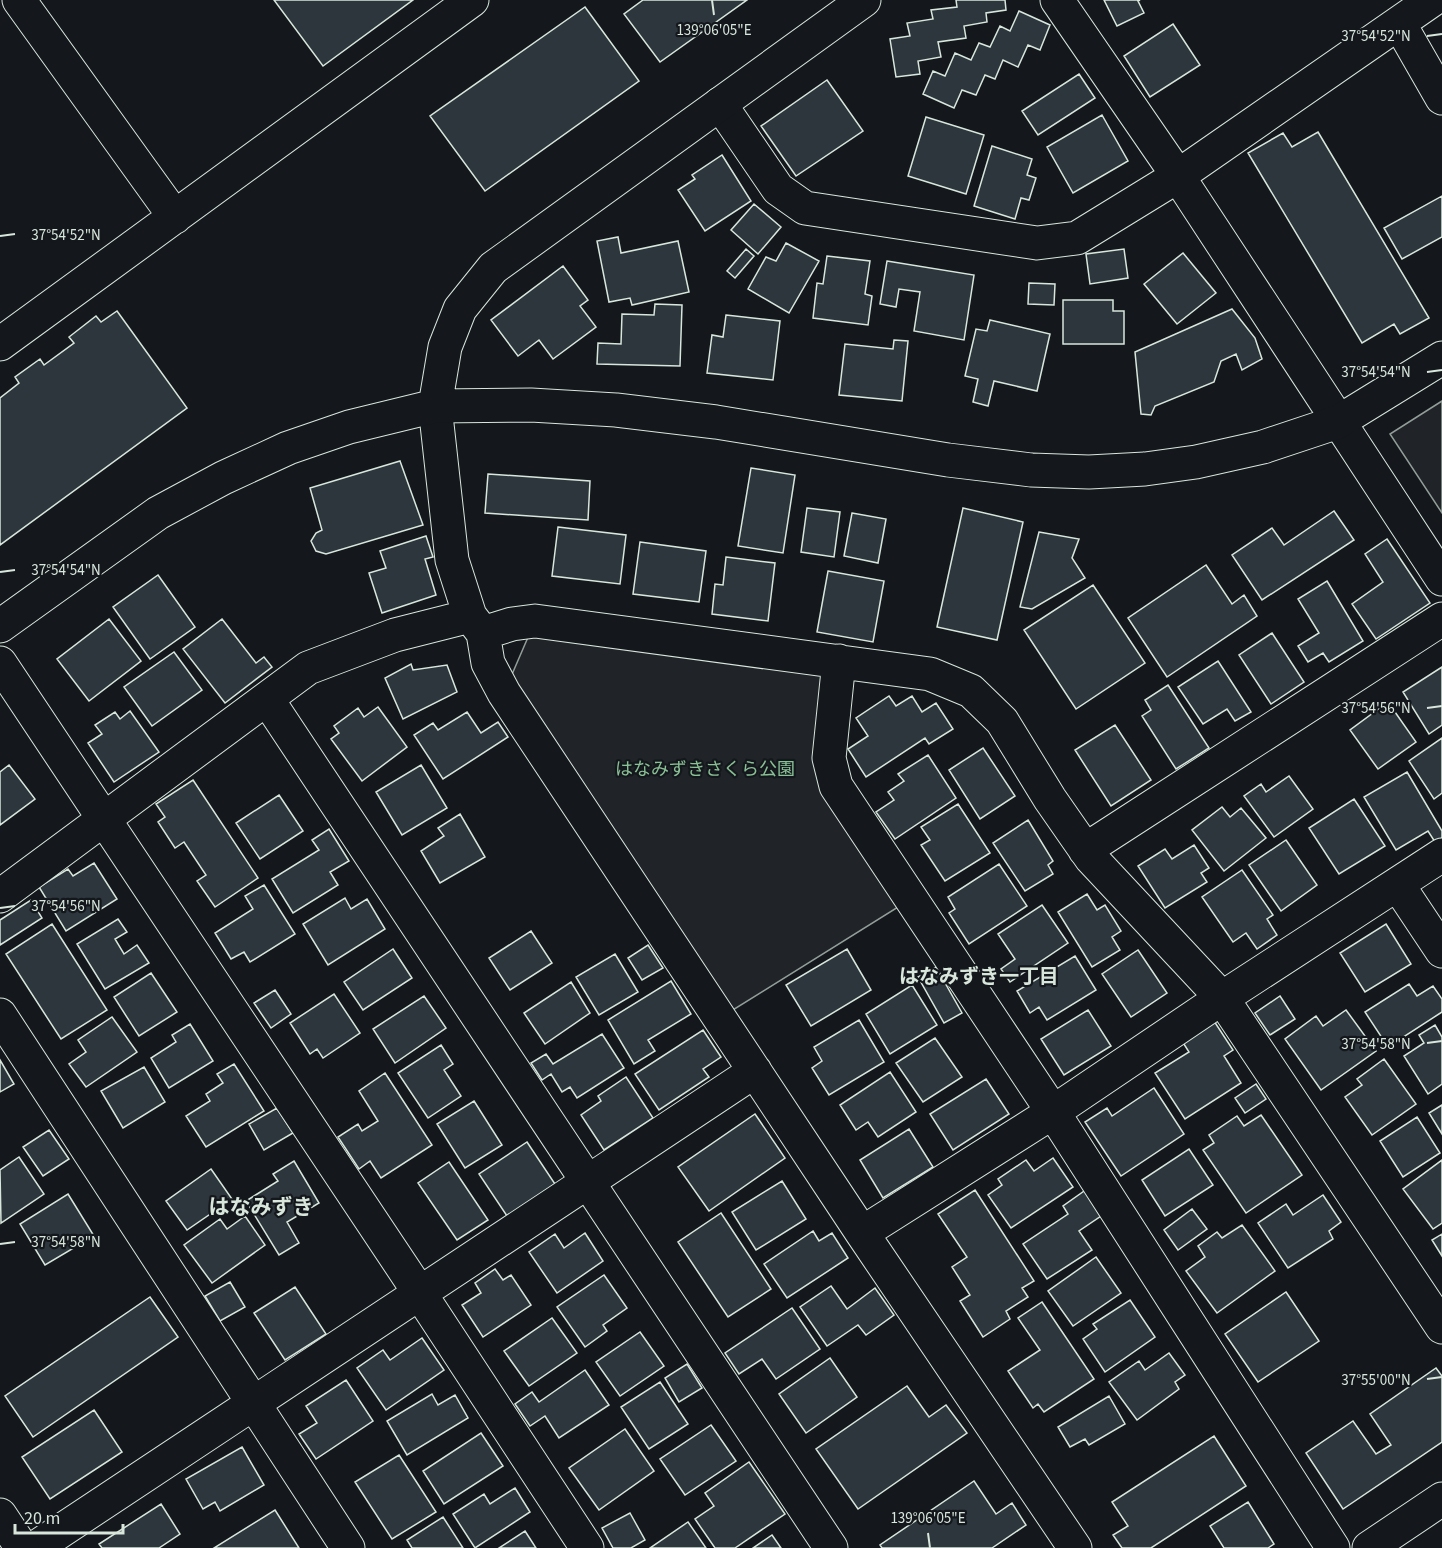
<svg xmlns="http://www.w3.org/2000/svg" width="1442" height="1548" font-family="'Source Sans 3','Noto Sans JP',sans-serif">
  <rect width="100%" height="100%" fill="#14181c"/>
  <path fill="#202428" stroke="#939e99" stroke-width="1.5" d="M1442,401V513L1390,434Z
    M535,621L839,661L829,758L911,899L720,1018L504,693Z"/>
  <path fill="#2c363c" stroke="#d8e6dc" stroke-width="1.5" d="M274,0H413L323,66Z
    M643,0H747L660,62L624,14Z
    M956,0H1005L1006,10L986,13L987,22L964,26L966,38L938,42L941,57L918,61L920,74L896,77L890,39L910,36L907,23L933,19L931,10L957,7Z
    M1104,0H1140L1138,1L1144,13L1117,26Z
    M585,7L639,81L485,191L430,116Z
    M1019,11L1050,25L1040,50L1028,45L1018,67L1003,60L995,79L985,75L976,95L962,90L954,108L923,94L933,71L945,76L955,53L971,60L979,43L990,47L1000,26L1010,31Z
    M1173,24L1200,65L1150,97L1124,56Z
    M1079,74L1095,98L1038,135L1022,111Z
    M827,80L863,131L796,176L761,126Z
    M1102,115L1128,161L1073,193L1047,147Z
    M926,117L984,135L966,194L908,176Z
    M1318,132L1429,318L1400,334L1394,324L1362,343L1248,153L1283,133L1292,147Z
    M992,146L1032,159L1027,175L1036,178L1029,200L1021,198L1015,219L974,206Z
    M722,155L751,201L705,231L678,190L695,179L692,175Z
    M1442,196V237L1402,259L1384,228Z
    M754,204L781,227L758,254L731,230Z
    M618,237L621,253L678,241L689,292L632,305L630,298L609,302L597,241Z
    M786,243L819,261L789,313L748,289L766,257L776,261Z
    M746,249L754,256L735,278L727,271Z
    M1124,249L1128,278L1090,284L1086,254Z
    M1183,253L1216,293L1177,324L1144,284Z
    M827,256L870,261L865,294L872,296L868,325L813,318L817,283L823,284Z
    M887,261L974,275L964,340L914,331L920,292L899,289L896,307L880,304Z
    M563,266L588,300L580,306L596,327L553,359L539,340L518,356L491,320Z
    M1029,283L1055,284L1054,305L1028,304Z
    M1063,300H1113V311H1124V344H1063Z
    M655,304L682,305L680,366L597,364L598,343L621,344L622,314L654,315Z
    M1232,309L1255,338L1262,359L1242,370L1236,354L1221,361L1214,382L1155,406L1151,415L1141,414L1135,352Z
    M117,311L187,408L0,545V398L19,383L15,377L40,359L44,365L74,343L69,337L96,316L101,322Z
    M726,315L780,321L773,380L707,373L712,335L723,337Z
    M990,320L1050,334L1037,391L994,381L988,406L973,402L978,379L965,376L976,329L987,331Z
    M894,340L908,341L902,401L839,395L845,344L893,349Z
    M400,461L423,525L326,554L316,551L311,541L316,533L322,530L310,488Z
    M751,468L795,475L783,553L738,546Z
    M488,474L590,481L588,520L485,513Z
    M807,508L840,512L834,557L801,552Z
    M963,508L1023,522L997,640L937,627Z
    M1334,511L1354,540L1262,600L1232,555L1272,528L1284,545Z
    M852,513L886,519L878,563L844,556Z
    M558,527L626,535L620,584L552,576Z
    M1039,532L1079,539L1072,558L1085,578L1032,609L1020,607Z
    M426,536L433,557L425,559L436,595L382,613L369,573L386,568L380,551Z
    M1387,539L1430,603L1376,639L1352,604L1383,582L1365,554Z
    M640,542L706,551L699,602L633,594Z
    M726,557L775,563L768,621L712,614L715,584L723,585Z
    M1206,565L1232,604L1244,595L1257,616L1167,677L1128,618Z
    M828,571L884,581L873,642L817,632Z
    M158,575L195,627L150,659L113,607Z
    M1327,581L1363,641L1329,662L1323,653L1308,662L1298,646L1319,633L1298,599Z
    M1093,585L1145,663L1076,709L1024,630Z
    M109,619L141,661L89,701L57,659Z
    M222,619L256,663L264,657L272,667L225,703L183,649Z
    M1272,633L1304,682L1271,704L1239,655Z
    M174,652L202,690L152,726L124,687Z
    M1218,661L1251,712L1235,721L1227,709L1203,724L1178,687Z
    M411,664L413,670L447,665L457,692L403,719L385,678Z
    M1442,667V725L1429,734L1403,692Z
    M1168,685L1209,748L1176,769L1142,716L1151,710L1145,700Z
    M889,696L896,706L912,696L922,712L936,703L953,729L929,744L925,738L866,777L848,749L868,736L856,718Z
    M1388,702L1416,742L1378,769L1350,730Z
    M378,707L407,747L362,781L331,739L339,733L334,726L358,708L364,717Z
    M130,711L159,752L114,782L88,743L102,734L95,725L115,712L120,719Z
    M467,712L481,733L498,722L508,737L443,779L414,735L433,723L438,730Z
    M1115,725L1151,780L1111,806L1075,750Z
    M1442,738V793L1434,799L1409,761Z
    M983,748L1015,796L980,819L949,770Z
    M928,755L956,798L895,839L876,812L894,800L888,792L904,781L898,774Z
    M9,765L35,799L0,825V772Z
    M421,765L447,808L402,835L376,792Z
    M1407,772L1442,831V838L1435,842L1428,831L1396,850L1364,797Z
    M1289,776L1313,809L1274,837L1244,796L1261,784L1266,792Z
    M193,780L258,878L215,907L197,881L206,875L184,842L175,848L158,822L165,817L156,804Z
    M279,795L303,831L260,859L236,823Z
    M1354,799L1385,846L1339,874L1309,828Z
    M958,804L990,853L945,881L921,845L930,840L921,827Z
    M1222,807L1230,817L1241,808L1266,838L1224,871L1192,830Z
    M460,814L485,857L440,883L421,851L444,836L438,828Z
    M1028,820L1053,861L1048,865L1053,874L1025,891L993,843Z
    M329,829L349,861L330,872L338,885L293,913L272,879L319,850L312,840Z
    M1286,840L1317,885L1281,911L1249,865Z
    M1194,845L1209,868L1201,873L1207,882L1165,908L1138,866L1165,849L1172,859Z
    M94,863L117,899L66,931L39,887L68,869L73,876Z
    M999,864L1027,906L969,944L949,913L955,909L948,897Z
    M1242,870L1273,915L1267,919L1277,935L1257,949L1246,933L1233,942L1202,897Z
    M264,885L295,934L250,962L244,952L231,959L215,933L253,909L245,896Z
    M1087,894L1097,910L1105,905L1121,931L1112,937L1120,950L1092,967L1058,912Z
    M345,898L351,909L367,899L385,929L328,965L303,924Z
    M31,900L42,918L0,945V920Z
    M1042,905L1068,943L1010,982L1001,969L1015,959L998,934Z
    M118,919L127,932L115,939L124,954L137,945L149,963L105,989L77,944Z
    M52,924L107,1010L61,1039L6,954Z
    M1386,924L1411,964L1365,992L1340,953Z
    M531,931L552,963L510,990L489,958Z
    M648,945L663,968L642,980L628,958Z
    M393,949L412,978L363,1010L344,982Z
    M847,949L871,990L811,1026L786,985Z
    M1138,950L1167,993L1131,1017L1102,974Z
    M615,954L638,992L599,1015L576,977Z
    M1075,956L1096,990L1047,1020L1039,1007L1030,1013L1017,991Z
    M936,967L962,1013L944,1023L918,977Z
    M151,973L177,1012L139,1036L114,997Z
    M671,981L691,1014L648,1040L655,1051L634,1064L608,1020Z
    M571,982L590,1013L545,1044L524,1013Z
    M1409,984L1417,996L1433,986L1442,999V1012L1388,1047L1365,1012Z
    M912,985L937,1025L890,1054L866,1014Z
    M275,990L291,1014L271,1028L254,1003Z
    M334,994L360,1033L323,1058L317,1049L310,1054L290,1023Z
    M424,996L446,1028L395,1063L373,1029Z
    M1280,996L1295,1019L1270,1035L1255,1013Z
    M1088,1010L1111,1046L1064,1075L1041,1039Z
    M1346,1010L1376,1051L1321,1090L1285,1039L1316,1016L1323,1026Z
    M112,1017L137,1052L86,1087L69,1064L86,1052L78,1040Z
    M859,1020L884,1062L829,1095L812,1068L822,1061L814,1047Z
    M1214,1021L1233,1050L1224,1056L1241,1083L1185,1119L1155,1073L1189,1052L1182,1041Z
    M190,1024L213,1061L169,1088L151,1058L176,1042L172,1035Z
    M1435,1025L1442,1037V1084L1428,1094L1404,1056L1424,1043L1419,1035Z
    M703,1030L721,1057L703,1069L709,1077L659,1110L635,1074Z
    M602,1034L624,1068L577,1098L570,1087L562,1092L551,1074L542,1080L531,1063L546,1054L553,1064Z
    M935,1038L962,1077L923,1102L896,1063Z
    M441,1045L453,1064L444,1070L461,1096L428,1118L398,1073Z
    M1384,1059L1416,1104L1372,1135L1345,1097L1362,1085L1357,1079Z
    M0,1060L14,1084L0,1092Z
    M234,1064L264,1111L206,1147L186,1116L210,1101L206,1094L223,1083L217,1074Z
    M144,1067L165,1102L123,1128L101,1091Z
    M890,1072L916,1112L878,1137L868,1122L856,1130L840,1105Z
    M385,1073L432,1145L381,1178L370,1161L359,1169L338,1137L358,1124L362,1131L378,1121L359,1091Z
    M626,1077L653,1118L604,1150L581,1115L601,1101L598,1096Z
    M986,1079L1009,1114L953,1150L930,1114Z
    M1256,1084L1266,1099L1245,1113L1235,1098Z
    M1154,1088L1184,1134L1121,1176L1085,1122L1107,1108L1112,1116Z
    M474,1101L502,1145L465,1168L437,1124Z
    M1442,1105V1134L1429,1113Z
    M277,1108L293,1133L264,1150L249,1124Z
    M755,1114L785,1158L709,1211L678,1167Z
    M1261,1115L1302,1175L1246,1213L1203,1150L1214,1143L1209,1135L1237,1116L1244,1126Z
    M1417,1117L1440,1153L1403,1177L1380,1141Z
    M909,1129L933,1167L883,1198L860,1160Z
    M49,1130L69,1159L43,1176L23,1147Z
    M527,1142L555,1184L507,1216L479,1174Z
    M1189,1149L1213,1185L1165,1216L1142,1180Z
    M19,1157L44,1194L1,1223L0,1170Z
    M1053,1158L1073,1187L1011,1228L988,1195L1002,1185L998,1179L1026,1160L1034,1171Z
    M1442,1160V1223L1433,1229L1403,1189Z
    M294,1161L319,1203L287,1222L299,1243L279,1255L246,1201L278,1181L273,1174Z
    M449,1162L488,1220L457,1240L418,1183Z
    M211,1169L232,1199L187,1230L166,1201Z
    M782,1181L806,1219L756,1250L732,1212Z
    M1087,1189L1104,1214L1079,1231L1092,1250L1047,1279L1023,1244L1068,1214L1063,1206Z
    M975,1190L1034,1281L1022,1288L1028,1297L1006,1311L1010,1319L983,1337L960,1301L970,1295L952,1267L967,1257L938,1214Z
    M68,1194L94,1236L45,1265L20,1224Z
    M1323,1195L1341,1222L1329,1231L1333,1239L1288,1268L1258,1223L1286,1204L1293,1215Z
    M1192,1209L1207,1229L1178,1250L1164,1230Z
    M721,1213L771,1289L728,1317L678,1242Z
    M245,1216L265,1245L212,1283L184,1245L220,1219L227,1229Z
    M1242,1225L1275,1271L1217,1313L1186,1271L1205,1257L1198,1246L1217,1232L1222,1238Z
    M813,1231L819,1241L832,1233L848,1258L787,1298L764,1264Z
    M585,1233L603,1261L557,1293L529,1252L555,1234L564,1248Z
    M1442,1234V1256L1432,1240Z
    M1096,1257L1121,1293L1073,1326L1048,1291Z
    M495,1269L503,1280L511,1275L531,1305L483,1337L462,1305L481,1293L475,1283Z
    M604,1275L627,1308L603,1325L607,1331L585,1347L557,1307Z
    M230,1282L245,1307L220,1321L205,1296Z
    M831,1286L847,1309L875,1288L894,1315L866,1335L858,1325L827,1346L800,1307Z
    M295,1287L326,1334L285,1360L254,1313Z
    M1286,1292L1319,1341L1258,1382L1225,1334Z
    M150,1297L178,1337L33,1437L5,1396Z
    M1130,1300L1155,1337L1105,1372L1083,1339L1097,1329L1093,1324Z
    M1042,1302L1094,1379L1044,1412L1038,1404L1033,1408L1008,1371L1040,1350L1018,1318Z
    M792,1308L820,1349L776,1379L762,1359L739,1374L725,1353Z
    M552,1318L577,1353L529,1386L504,1351Z
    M640,1332L664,1366L620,1396L596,1362Z
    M422,1338L444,1370L386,1410L357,1368L383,1350L390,1360Z
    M1169,1353L1185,1375L1175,1382L1179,1389L1137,1420L1109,1382L1139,1361L1145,1370Z
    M830,1358L857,1397L806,1433L779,1394Z
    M687,1364L702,1388L679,1402L665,1378Z
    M1436,1368L1442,1376V1442L1343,1509L1306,1453L1353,1421L1376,1454L1391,1445L1370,1414Z
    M585,1370L609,1405L559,1438L545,1416L530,1426L515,1404L532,1392L539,1402Z
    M346,1380L373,1421L316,1459L299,1434L317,1423L306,1406Z
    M660,1382L688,1424L649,1449L621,1407Z
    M907,1386L929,1417L946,1405L967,1433L858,1509L816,1449Z
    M432,1394L438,1405L455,1395L468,1418L407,1455L387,1421Z
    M1109,1396L1125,1424L1089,1445L1085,1439L1070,1447L1058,1427Z
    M94,1410L122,1452L50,1499L22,1457Z
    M711,1425L736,1461L685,1495L660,1459Z
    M625,1429L654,1471L599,1510L569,1468Z
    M481,1433L503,1466L444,1504L423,1471Z
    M1214,1436L1246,1486L1151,1548H1122L1113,1535L1128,1526L1112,1502Z
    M242,1447L264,1485L220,1511L215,1502L203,1509L186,1479Z
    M399,1455L436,1512L392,1539L355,1482Z
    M749,1462L785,1514L735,1548H715L695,1519L714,1506L705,1493Z
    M974,1481L996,1514L1012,1503L1026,1525L992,1548H882L880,1545Z
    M515,1488L530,1512L475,1548L453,1514L484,1494L490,1504Z
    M1248,1502L1274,1544L1268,1548H1224L1210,1526Z
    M161,1504L180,1534L159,1548H102L99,1544Z
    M275,1510L299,1548H214Z
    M630,1513L645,1540L631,1548H613L602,1528Z
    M443,1517L463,1548H412L407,1540Z
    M688,1522L706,1548H650Z
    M525,1531L536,1548H499Z
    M772,1535L781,1548H753Z"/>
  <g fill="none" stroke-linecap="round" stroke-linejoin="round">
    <defs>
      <path id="street" d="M19,0L175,217
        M1057,0L1178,176L1442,579
        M1399,23L1442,98
        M720,104L778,189L805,208L1037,243L1077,238L1178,176L1432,0
        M0,344L472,0
        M435,406L452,560L470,616L483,633L488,663L504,693L862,1233L1075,1548
        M483,633L512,624L535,621L930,674L971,691L1002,721L1050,799L1091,858L1222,998L1442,1327
        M839,661L829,758L836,786L1053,1112L1333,1548
        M0,663L419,1292L587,1548
        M267,699L831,1548
        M1085,850L1442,619
        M1398,885L1442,951
        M0,896L308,668L395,635L470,616
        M0,1015L348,1548
        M862,1233L1053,1112L1222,998L1442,855
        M35,1548L755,1071
        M1369,1548L1442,1499"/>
      <path id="secondary" d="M435,406L445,347L460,309L493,268L864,0
        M0,626L158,513L223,478L288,448L349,427L435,406L531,405L616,410L716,422L948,460L1031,470L1089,472L1145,469L1196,462L1263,447L1338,422L1442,358
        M0,1515L22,1548"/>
    </defs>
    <use href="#street" stroke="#d8e6dc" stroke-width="35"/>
    <use href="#secondary" stroke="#d8e6dc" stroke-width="35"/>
    <use href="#street" stroke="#14181c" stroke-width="33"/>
    <use href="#secondary" stroke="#14181c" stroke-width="33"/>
  </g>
  <path fill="none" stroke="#d8e6dc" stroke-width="2" d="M712,0L714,15M1427,36L1442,34M0,236L15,234M1427,372L1442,370M0,572L15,570M1427,708L1442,706M0,908L15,906M1427,1043L1442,1041M0,1244L15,1242M1427,1379L1442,1377M928,1533L930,1548"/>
  <g text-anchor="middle" stroke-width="4.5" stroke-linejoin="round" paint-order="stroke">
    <g font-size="18" fill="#8ac095" stroke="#14181c">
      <text x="705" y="775">はなみずきさくら公園</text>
    </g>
    <g font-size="20" font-weight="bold" fill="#d8e6dc" stroke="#14181c">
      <text x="979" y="983">はなみずき一丁目</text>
    </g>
    <g font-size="21" font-weight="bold" fill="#d8e6dc" stroke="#14181c">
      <text x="261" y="1214">はなみずき</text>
    </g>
  </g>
  <g font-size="15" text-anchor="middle" fill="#d8e6dc" stroke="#14181c" stroke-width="4.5" stroke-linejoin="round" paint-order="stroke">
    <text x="714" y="35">139°06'05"E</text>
    <text x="1376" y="41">37°54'52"N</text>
    <text x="66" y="240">37°54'52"N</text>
    <text x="1376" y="377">37°54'54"N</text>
    <text x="66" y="575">37°54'54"N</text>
    <text x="1376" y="713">37°54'56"N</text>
    <text x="66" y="911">37°54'56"N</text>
    <text x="1376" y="1049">37°54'58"N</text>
    <text x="66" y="1247">37°54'58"N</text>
    <text x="1376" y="1385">37°55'00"N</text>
    <text x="928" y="1523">139°06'05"E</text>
  </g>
  <path d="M15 1524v9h108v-9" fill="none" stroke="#d8e6dc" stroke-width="3"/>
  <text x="24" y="1524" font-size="18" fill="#d8e6dc" stroke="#14181c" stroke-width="4.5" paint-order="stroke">20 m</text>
</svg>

--- Required work ---
Begin at the line that has "M1138,950L1167,993L1131,1017L1102,974Z" in the entries above; stop after the line that has "M527,1142L555,1184L507,1216L479,1174Z". Transcribe exactly those lines and no others.

--- Answer ---
    M1138,950L1167,993L1131,1017L1102,974Z
    M615,954L638,992L599,1015L576,977Z
    M1075,956L1096,990L1047,1020L1039,1007L1030,1013L1017,991Z
    M936,967L962,1013L944,1023L918,977Z
    M151,973L177,1012L139,1036L114,997Z
    M671,981L691,1014L648,1040L655,1051L634,1064L608,1020Z
    M571,982L590,1013L545,1044L524,1013Z
    M1409,984L1417,996L1433,986L1442,999V1012L1388,1047L1365,1012Z
    M912,985L937,1025L890,1054L866,1014Z
    M275,990L291,1014L271,1028L254,1003Z
    M334,994L360,1033L323,1058L317,1049L310,1054L290,1023Z
    M424,996L446,1028L395,1063L373,1029Z
    M1280,996L1295,1019L1270,1035L1255,1013Z
    M1088,1010L1111,1046L1064,1075L1041,1039Z
    M1346,1010L1376,1051L1321,1090L1285,1039L1316,1016L1323,1026Z
    M112,1017L137,1052L86,1087L69,1064L86,1052L78,1040Z
    M859,1020L884,1062L829,1095L812,1068L822,1061L814,1047Z
    M1214,1021L1233,1050L1224,1056L1241,1083L1185,1119L1155,1073L1189,1052L1182,1041Z
    M190,1024L213,1061L169,1088L151,1058L176,1042L172,1035Z
    M1435,1025L1442,1037V1084L1428,1094L1404,1056L1424,1043L1419,1035Z
    M703,1030L721,1057L703,1069L709,1077L659,1110L635,1074Z
    M602,1034L624,1068L577,1098L570,1087L562,1092L551,1074L542,1080L531,1063L546,1054L553,1064Z
    M935,1038L962,1077L923,1102L896,1063Z
    M441,1045L453,1064L444,1070L461,1096L428,1118L398,1073Z
    M1384,1059L1416,1104L1372,1135L1345,1097L1362,1085L1357,1079Z
    M0,1060L14,1084L0,1092Z
    M234,1064L264,1111L206,1147L186,1116L210,1101L206,1094L223,1083L217,1074Z
    M144,1067L165,1102L123,1128L101,1091Z
    M890,1072L916,1112L878,1137L868,1122L856,1130L840,1105Z
    M385,1073L432,1145L381,1178L370,1161L359,1169L338,1137L358,1124L362,1131L378,1121L359,1091Z
    M626,1077L653,1118L604,1150L581,1115L601,1101L598,1096Z
    M986,1079L1009,1114L953,1150L930,1114Z
    M1256,1084L1266,1099L1245,1113L1235,1098Z
    M1154,1088L1184,1134L1121,1176L1085,1122L1107,1108L1112,1116Z
    M474,1101L502,1145L465,1168L437,1124Z
    M1442,1105V1134L1429,1113Z
    M277,1108L293,1133L264,1150L249,1124Z
    M755,1114L785,1158L709,1211L678,1167Z
    M1261,1115L1302,1175L1246,1213L1203,1150L1214,1143L1209,1135L1237,1116L1244,1126Z
    M1417,1117L1440,1153L1403,1177L1380,1141Z
    M909,1129L933,1167L883,1198L860,1160Z
    M49,1130L69,1159L43,1176L23,1147Z
    M527,1142L555,1184L507,1216L479,1174Z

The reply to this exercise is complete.